Beginning with the line that mentions "index dip: (152, 70)", reproduce every line through the last line of the entries, exactly, and only those.

Stored data entries
BEGIN

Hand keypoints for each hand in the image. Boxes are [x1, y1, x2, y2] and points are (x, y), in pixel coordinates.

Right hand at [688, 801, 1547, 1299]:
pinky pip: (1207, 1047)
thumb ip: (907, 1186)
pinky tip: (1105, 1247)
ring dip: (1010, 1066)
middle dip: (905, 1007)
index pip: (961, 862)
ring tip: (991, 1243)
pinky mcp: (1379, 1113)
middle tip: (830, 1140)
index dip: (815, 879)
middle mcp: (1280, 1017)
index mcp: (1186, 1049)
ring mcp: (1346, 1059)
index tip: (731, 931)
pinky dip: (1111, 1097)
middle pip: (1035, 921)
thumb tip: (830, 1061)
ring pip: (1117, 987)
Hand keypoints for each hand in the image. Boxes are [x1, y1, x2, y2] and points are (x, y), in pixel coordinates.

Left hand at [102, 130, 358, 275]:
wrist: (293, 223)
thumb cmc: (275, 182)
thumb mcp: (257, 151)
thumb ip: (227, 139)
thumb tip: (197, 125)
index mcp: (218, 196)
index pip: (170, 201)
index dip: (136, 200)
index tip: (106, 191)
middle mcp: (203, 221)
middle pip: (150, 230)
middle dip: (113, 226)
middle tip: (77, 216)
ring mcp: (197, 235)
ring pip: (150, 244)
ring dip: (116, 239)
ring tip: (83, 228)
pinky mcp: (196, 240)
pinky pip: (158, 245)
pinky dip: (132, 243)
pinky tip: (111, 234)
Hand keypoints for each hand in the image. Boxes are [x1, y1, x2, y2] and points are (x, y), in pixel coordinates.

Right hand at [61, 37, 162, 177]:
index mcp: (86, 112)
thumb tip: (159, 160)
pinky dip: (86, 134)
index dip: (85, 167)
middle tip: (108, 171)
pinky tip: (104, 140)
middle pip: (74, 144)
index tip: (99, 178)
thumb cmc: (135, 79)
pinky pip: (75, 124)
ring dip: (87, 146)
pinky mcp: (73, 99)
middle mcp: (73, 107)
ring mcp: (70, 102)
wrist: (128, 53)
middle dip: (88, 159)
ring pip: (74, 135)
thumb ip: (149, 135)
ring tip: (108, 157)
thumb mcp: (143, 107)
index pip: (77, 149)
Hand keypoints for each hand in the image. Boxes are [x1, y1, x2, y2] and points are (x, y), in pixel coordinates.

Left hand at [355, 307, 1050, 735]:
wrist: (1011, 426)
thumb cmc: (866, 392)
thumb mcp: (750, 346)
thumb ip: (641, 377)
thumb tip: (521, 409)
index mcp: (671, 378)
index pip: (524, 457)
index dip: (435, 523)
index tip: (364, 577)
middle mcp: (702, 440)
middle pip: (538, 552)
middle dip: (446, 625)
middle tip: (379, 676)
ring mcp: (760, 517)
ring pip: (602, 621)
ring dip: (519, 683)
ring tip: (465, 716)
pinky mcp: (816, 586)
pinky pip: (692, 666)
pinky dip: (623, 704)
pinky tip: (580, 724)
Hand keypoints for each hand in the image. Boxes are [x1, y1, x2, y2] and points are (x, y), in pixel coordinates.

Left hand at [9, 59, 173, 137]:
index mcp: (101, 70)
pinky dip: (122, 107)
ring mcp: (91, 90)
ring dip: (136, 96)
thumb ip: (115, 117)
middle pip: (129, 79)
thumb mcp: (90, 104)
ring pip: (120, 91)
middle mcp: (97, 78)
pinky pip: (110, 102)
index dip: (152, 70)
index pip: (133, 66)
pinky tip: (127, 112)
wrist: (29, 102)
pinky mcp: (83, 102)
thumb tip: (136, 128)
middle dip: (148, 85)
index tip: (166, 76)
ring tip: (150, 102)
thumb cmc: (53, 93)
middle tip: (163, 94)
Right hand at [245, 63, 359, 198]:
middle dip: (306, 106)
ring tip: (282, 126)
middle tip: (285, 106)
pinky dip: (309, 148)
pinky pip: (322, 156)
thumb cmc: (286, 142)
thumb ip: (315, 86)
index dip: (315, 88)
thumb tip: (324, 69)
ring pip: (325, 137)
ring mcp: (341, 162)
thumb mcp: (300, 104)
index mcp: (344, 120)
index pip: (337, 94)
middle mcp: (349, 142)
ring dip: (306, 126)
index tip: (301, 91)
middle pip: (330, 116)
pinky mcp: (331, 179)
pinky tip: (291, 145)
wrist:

END

● EXERCISE OUTPUT:
index dip: (152, 70)
index pip: (133, 66)
pinky tip: (127, 112)
wrist: (29, 102)
pinky mcp: (83, 102)
thumb tip: (136, 128)
middle dip: (148, 85)
index tip: (166, 76)
ring tip: (150, 102)
thumb cmc: (53, 93)
middle tip: (163, 94)
Right hand at [245, 63, 359, 198]:
middle dip: (306, 106)
ring tip: (282, 126)
middle tip: (285, 106)
pinky dip: (309, 148)
pinky pip: (322, 156)
thumb cmc: (286, 142)
thumb ip: (315, 86)
index dip: (315, 88)
thumb tip: (324, 69)
ring pip: (325, 137)
ring mcp: (341, 162)
thumb mcp: (300, 104)
index mcp: (344, 120)
index pip: (337, 94)
middle mcp: (349, 142)
ring dip: (306, 126)
index tip: (301, 91)
middle pip: (330, 116)
pinky mcp: (331, 179)
pinky tip: (291, 145)
wrist:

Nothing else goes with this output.